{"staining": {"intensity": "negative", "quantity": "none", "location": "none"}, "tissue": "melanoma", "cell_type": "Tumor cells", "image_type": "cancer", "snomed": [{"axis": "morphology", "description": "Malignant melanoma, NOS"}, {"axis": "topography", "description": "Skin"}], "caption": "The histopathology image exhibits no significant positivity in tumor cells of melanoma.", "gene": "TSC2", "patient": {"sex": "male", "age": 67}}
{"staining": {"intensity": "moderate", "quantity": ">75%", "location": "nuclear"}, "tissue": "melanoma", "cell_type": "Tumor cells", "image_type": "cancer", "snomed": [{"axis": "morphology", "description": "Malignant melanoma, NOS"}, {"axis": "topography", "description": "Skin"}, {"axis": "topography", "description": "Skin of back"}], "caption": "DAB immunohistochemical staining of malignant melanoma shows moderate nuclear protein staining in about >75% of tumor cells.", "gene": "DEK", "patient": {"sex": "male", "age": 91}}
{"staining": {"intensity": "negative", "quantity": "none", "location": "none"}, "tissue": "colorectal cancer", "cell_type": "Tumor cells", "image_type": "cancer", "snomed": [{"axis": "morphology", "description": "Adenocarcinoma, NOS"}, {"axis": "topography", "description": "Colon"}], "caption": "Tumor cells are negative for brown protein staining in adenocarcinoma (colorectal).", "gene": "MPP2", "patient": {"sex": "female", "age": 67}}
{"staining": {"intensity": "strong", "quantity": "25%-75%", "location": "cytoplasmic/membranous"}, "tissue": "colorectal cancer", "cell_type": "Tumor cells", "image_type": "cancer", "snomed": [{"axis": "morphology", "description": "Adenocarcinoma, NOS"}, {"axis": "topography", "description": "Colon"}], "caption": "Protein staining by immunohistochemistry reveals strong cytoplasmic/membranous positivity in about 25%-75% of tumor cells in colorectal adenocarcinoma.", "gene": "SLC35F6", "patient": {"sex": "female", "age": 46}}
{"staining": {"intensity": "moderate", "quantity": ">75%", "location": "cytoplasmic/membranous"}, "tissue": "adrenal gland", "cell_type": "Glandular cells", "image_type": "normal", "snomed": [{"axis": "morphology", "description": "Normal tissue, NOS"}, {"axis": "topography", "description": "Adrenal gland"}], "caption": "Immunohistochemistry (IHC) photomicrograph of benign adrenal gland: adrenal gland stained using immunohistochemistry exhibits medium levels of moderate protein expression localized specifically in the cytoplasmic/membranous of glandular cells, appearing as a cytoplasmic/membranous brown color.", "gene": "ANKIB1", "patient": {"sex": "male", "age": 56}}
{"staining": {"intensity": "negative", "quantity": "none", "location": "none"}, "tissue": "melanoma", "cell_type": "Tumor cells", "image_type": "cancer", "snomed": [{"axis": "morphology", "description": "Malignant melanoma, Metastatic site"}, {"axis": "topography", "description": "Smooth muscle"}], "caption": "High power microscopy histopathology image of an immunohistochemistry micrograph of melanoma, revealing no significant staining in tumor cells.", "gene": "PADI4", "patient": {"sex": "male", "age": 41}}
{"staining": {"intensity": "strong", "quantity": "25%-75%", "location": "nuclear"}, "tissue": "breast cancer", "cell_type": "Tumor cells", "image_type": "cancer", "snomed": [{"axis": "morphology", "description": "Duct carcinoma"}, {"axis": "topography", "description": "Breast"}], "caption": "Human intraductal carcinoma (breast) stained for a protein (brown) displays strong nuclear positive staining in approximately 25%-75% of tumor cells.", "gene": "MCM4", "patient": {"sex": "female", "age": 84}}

• • • • • • •

Task statement: The full set of entries above has to be restated exactly.

Finished task:
{"staining": {"intensity": "negative", "quantity": "none", "location": "none"}, "tissue": "melanoma", "cell_type": "Tumor cells", "image_type": "cancer", "snomed": [{"axis": "morphology", "description": "Malignant melanoma, NOS"}, {"axis": "topography", "description": "Skin"}], "caption": "The histopathology image exhibits no significant positivity in tumor cells of melanoma.", "gene": "TSC2", "patient": {"sex": "male", "age": 67}}
{"staining": {"intensity": "moderate", "quantity": ">75%", "location": "nuclear"}, "tissue": "melanoma", "cell_type": "Tumor cells", "image_type": "cancer", "snomed": [{"axis": "morphology", "description": "Malignant melanoma, NOS"}, {"axis": "topography", "description": "Skin"}, {"axis": "topography", "description": "Skin of back"}], "caption": "DAB immunohistochemical staining of malignant melanoma shows moderate nuclear protein staining in about >75% of tumor cells.", "gene": "DEK", "patient": {"sex": "male", "age": 91}}
{"staining": {"intensity": "negative", "quantity": "none", "location": "none"}, "tissue": "colorectal cancer", "cell_type": "Tumor cells", "image_type": "cancer", "snomed": [{"axis": "morphology", "description": "Adenocarcinoma, NOS"}, {"axis": "topography", "description": "Colon"}], "caption": "Tumor cells are negative for brown protein staining in adenocarcinoma (colorectal).", "gene": "MPP2", "patient": {"sex": "female", "age": 67}}
{"staining": {"intensity": "strong", "quantity": "25%-75%", "location": "cytoplasmic/membranous"}, "tissue": "colorectal cancer", "cell_type": "Tumor cells", "image_type": "cancer", "snomed": [{"axis": "morphology", "description": "Adenocarcinoma, NOS"}, {"axis": "topography", "description": "Colon"}], "caption": "Protein staining by immunohistochemistry reveals strong cytoplasmic/membranous positivity in about 25%-75% of tumor cells in colorectal adenocarcinoma.", "gene": "SLC35F6", "patient": {"sex": "female", "age": 46}}
{"staining": {"intensity": "moderate", "quantity": ">75%", "location": "cytoplasmic/membranous"}, "tissue": "adrenal gland", "cell_type": "Glandular cells", "image_type": "normal", "snomed": [{"axis": "morphology", "description": "Normal tissue, NOS"}, {"axis": "topography", "description": "Adrenal gland"}], "caption": "Immunohistochemistry (IHC) photomicrograph of benign adrenal gland: adrenal gland stained using immunohistochemistry exhibits medium levels of moderate protein expression localized specifically in the cytoplasmic/membranous of glandular cells, appearing as a cytoplasmic/membranous brown color.", "gene": "ANKIB1", "patient": {"sex": "male", "age": 56}}
{"staining": {"intensity": "negative", "quantity": "none", "location": "none"}, "tissue": "melanoma", "cell_type": "Tumor cells", "image_type": "cancer", "snomed": [{"axis": "morphology", "description": "Malignant melanoma, Metastatic site"}, {"axis": "topography", "description": "Smooth muscle"}], "caption": "High power microscopy histopathology image of an immunohistochemistry micrograph of melanoma, revealing no significant staining in tumor cells.", "gene": "PADI4", "patient": {"sex": "male", "age": 41}}
{"staining": {"intensity": "strong", "quantity": "25%-75%", "location": "nuclear"}, "tissue": "breast cancer", "cell_type": "Tumor cells", "image_type": "cancer", "snomed": [{"axis": "morphology", "description": "Duct carcinoma"}, {"axis": "topography", "description": "Breast"}], "caption": "Human intraductal carcinoma (breast) stained for a protein (brown) displays strong nuclear positive staining in approximately 25%-75% of tumor cells.", "gene": "MCM4", "patient": {"sex": "female", "age": 84}}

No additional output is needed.